If all this isn’t confusing enough, there are yet three other stones rumored to have once been part of the magnificent Tavernier Blue. In the 1889 edition of his book Precious Stones and Gems, Edwin Streeter claims to have purchased a stone cut from the French Blue called the Pirie. This diamond purportedly weighed in at one carat and, according to the author’s claims, it was identical to the Hope in color. Another is a 7.6 carat lozenge-shaped gem that was once a part of the Russian Crown Jewels. It currently resides at the State Diamond Fund of the Hermitage Museum and has been there since 1827. The last diamond is an octagonal brilliant weighing approximately 2.25 carats housed in the collection of the Victoria and Albert Museum since 1869.
As for the Brunswick Blue? After the estate of the Duke of Brunswick auctioned it in Geneva in 1873 it disappears from public view. Its whereabouts remain unknown as of this writing. We may never know if the Hope Diamond and the Brunswick Blue came from the same rough or if the 46.13 carats cut away to create the French Blue did indeed end up in a seventeenth-century landfill.
- Balfour, Ian.

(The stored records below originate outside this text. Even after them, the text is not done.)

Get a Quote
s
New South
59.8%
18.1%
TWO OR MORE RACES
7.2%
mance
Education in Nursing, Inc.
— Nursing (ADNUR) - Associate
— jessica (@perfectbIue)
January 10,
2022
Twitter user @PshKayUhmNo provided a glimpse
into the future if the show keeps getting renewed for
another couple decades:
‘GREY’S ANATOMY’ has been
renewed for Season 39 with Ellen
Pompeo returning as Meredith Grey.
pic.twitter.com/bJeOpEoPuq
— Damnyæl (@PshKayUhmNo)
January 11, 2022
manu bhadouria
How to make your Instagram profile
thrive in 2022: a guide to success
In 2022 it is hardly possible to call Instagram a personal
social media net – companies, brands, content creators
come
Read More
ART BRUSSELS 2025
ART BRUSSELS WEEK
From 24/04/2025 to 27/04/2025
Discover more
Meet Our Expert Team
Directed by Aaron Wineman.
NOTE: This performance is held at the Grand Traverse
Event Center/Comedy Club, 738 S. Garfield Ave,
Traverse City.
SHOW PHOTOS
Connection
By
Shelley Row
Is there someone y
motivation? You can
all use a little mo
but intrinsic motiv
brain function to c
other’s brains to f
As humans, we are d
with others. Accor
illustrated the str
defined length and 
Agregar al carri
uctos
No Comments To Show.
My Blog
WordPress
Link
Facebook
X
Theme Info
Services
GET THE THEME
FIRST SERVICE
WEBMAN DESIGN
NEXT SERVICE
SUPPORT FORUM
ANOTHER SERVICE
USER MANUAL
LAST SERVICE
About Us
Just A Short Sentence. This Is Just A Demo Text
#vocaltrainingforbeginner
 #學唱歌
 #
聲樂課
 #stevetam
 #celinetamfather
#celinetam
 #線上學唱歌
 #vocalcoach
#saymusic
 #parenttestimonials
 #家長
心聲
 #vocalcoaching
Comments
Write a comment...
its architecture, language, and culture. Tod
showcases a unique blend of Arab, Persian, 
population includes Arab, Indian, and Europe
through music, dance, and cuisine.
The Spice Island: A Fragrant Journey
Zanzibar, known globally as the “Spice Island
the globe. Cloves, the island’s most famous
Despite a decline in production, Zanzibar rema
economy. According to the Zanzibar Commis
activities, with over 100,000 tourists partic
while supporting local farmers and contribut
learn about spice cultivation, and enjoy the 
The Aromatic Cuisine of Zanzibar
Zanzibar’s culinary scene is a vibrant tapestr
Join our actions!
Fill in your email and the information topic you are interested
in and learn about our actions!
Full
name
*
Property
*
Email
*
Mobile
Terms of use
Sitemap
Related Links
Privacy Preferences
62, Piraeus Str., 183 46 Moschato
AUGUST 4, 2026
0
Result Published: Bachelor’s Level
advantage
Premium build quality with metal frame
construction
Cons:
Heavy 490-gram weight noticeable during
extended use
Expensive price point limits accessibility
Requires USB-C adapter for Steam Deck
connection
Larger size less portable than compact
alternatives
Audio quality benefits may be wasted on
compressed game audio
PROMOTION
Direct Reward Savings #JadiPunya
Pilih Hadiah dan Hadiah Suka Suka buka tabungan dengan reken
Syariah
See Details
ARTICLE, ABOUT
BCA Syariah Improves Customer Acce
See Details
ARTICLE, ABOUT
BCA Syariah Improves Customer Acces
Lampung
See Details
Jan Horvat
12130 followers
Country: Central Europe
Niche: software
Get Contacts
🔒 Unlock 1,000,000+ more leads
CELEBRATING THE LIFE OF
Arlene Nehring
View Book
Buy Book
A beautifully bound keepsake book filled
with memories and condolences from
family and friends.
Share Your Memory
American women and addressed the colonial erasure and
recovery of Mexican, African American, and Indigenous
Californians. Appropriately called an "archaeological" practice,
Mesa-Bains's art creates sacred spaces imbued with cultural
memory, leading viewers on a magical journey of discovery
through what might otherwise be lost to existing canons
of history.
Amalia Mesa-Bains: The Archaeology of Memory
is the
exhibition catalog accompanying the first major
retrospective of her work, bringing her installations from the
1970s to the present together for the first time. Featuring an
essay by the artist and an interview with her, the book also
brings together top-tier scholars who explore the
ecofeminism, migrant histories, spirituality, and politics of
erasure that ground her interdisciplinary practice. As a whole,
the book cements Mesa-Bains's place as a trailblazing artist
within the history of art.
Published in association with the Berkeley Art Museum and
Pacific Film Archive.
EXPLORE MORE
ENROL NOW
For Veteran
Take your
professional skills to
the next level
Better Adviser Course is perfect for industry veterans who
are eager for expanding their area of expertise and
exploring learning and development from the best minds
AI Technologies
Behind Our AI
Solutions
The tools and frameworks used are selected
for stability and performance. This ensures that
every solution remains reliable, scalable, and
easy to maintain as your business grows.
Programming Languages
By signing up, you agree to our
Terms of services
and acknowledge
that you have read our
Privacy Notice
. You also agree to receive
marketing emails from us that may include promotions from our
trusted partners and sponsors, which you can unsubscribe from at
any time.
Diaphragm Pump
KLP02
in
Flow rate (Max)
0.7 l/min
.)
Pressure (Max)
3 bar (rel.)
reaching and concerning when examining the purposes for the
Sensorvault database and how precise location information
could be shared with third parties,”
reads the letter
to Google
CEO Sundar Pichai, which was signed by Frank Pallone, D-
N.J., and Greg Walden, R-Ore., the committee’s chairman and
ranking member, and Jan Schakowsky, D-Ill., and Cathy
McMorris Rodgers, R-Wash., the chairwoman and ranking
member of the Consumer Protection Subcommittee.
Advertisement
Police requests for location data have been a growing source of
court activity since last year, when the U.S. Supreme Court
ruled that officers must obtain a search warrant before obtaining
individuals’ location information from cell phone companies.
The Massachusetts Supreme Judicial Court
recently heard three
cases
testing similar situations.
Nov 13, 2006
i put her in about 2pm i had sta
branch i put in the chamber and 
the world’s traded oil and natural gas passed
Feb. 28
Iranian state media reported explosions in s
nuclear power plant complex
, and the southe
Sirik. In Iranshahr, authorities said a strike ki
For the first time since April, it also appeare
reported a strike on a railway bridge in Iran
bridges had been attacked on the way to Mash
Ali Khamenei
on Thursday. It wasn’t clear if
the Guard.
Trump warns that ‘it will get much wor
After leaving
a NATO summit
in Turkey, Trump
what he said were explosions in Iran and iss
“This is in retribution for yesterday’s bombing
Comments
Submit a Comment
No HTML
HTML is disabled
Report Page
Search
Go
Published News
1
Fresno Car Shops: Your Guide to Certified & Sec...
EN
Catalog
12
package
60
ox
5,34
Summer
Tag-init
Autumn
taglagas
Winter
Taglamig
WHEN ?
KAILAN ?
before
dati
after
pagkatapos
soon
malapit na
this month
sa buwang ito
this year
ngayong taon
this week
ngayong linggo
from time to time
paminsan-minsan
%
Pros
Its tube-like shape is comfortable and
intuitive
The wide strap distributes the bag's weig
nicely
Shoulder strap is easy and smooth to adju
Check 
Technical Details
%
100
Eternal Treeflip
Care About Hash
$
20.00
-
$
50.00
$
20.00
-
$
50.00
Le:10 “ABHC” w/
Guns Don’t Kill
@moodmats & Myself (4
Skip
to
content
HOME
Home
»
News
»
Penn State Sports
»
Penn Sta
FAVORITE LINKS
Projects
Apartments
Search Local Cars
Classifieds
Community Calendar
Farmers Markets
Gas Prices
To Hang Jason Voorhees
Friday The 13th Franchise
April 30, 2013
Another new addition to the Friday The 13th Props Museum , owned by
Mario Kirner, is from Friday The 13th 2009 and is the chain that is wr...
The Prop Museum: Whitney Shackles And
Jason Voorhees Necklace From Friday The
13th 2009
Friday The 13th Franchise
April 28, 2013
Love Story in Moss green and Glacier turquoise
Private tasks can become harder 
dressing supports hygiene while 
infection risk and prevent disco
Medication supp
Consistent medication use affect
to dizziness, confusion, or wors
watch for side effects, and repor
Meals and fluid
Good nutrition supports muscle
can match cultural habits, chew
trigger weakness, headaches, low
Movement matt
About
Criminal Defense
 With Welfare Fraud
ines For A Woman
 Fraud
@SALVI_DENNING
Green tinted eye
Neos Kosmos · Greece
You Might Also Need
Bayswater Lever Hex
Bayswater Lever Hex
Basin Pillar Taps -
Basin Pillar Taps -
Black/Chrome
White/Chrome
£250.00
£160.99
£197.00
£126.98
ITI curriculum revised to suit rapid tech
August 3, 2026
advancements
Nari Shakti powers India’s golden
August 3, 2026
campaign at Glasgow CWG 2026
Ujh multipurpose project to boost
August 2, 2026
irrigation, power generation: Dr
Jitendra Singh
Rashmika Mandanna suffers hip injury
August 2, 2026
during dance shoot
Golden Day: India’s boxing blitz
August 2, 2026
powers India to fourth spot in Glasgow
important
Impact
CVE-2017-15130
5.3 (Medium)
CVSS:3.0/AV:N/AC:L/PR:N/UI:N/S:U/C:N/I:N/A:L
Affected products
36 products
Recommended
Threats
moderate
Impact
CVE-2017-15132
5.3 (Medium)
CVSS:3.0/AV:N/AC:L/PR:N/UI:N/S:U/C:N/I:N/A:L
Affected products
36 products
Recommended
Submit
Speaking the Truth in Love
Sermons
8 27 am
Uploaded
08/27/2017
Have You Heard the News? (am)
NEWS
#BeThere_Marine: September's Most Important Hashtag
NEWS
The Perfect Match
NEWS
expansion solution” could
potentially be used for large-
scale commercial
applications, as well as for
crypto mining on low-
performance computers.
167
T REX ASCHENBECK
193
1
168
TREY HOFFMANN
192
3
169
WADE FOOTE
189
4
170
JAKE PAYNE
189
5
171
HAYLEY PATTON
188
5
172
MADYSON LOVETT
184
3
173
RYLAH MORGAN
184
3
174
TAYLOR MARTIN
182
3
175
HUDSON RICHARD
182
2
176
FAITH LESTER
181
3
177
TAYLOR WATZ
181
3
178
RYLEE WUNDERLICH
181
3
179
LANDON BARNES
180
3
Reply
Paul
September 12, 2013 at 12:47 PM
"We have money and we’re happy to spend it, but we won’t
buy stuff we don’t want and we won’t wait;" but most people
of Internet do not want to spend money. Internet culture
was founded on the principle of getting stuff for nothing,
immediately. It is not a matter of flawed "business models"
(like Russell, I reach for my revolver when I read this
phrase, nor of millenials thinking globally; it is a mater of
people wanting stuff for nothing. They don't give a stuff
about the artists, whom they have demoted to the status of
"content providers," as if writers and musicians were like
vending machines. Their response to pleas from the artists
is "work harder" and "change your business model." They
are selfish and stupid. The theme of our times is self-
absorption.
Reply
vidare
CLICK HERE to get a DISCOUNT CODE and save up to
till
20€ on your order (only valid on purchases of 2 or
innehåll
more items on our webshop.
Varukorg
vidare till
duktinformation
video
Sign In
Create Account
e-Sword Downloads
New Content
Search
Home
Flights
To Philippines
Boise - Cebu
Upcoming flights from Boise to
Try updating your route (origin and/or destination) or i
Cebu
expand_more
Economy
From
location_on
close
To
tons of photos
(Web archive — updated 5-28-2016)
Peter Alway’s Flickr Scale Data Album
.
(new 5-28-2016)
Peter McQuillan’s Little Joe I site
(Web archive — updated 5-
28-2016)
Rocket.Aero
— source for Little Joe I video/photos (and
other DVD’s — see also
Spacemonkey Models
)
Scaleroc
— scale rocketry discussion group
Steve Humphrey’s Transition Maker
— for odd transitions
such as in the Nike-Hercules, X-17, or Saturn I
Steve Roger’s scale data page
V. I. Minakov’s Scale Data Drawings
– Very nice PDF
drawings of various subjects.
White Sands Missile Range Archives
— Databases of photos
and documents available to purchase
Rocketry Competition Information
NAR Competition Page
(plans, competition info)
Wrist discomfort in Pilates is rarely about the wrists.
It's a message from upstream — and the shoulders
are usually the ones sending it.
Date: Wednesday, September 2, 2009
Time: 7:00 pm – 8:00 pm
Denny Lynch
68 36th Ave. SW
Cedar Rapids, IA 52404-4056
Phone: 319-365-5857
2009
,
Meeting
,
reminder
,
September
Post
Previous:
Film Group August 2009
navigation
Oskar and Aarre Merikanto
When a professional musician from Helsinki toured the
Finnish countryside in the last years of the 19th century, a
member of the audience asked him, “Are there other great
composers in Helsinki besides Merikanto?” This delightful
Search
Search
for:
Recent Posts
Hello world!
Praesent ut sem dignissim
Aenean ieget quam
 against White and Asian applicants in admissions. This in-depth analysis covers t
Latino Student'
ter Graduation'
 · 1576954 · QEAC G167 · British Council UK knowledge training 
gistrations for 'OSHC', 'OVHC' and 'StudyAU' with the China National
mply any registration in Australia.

Famous Diamonds, Woodbridge, Suffolk: Antique Collectors’ Club Ltd., 2009. Pp. 130-131 and 51-52.
- Farges, François, Sucher, Scott, Horovitz, Herbert and Fourcault, Jean-Marc. “The French Blue and the Hope: New Data from the Discovery of a Historical Lead Cast” Gems & Gemology, Vol. 45, No.1, Spring 2009. Pp. 4-19
- Streeter, Edwin W. The Great Diamonds of the World: Their History and Romance, London: George Bell and Sons, 1882. Pp. 211-214, 252-253 and 291-295.
- Streeter, Edwin W. Precious Stones, and Gems: Their History, Sources and Characteristics, London: George Bell and Sons, 1898. Pp. 137-140.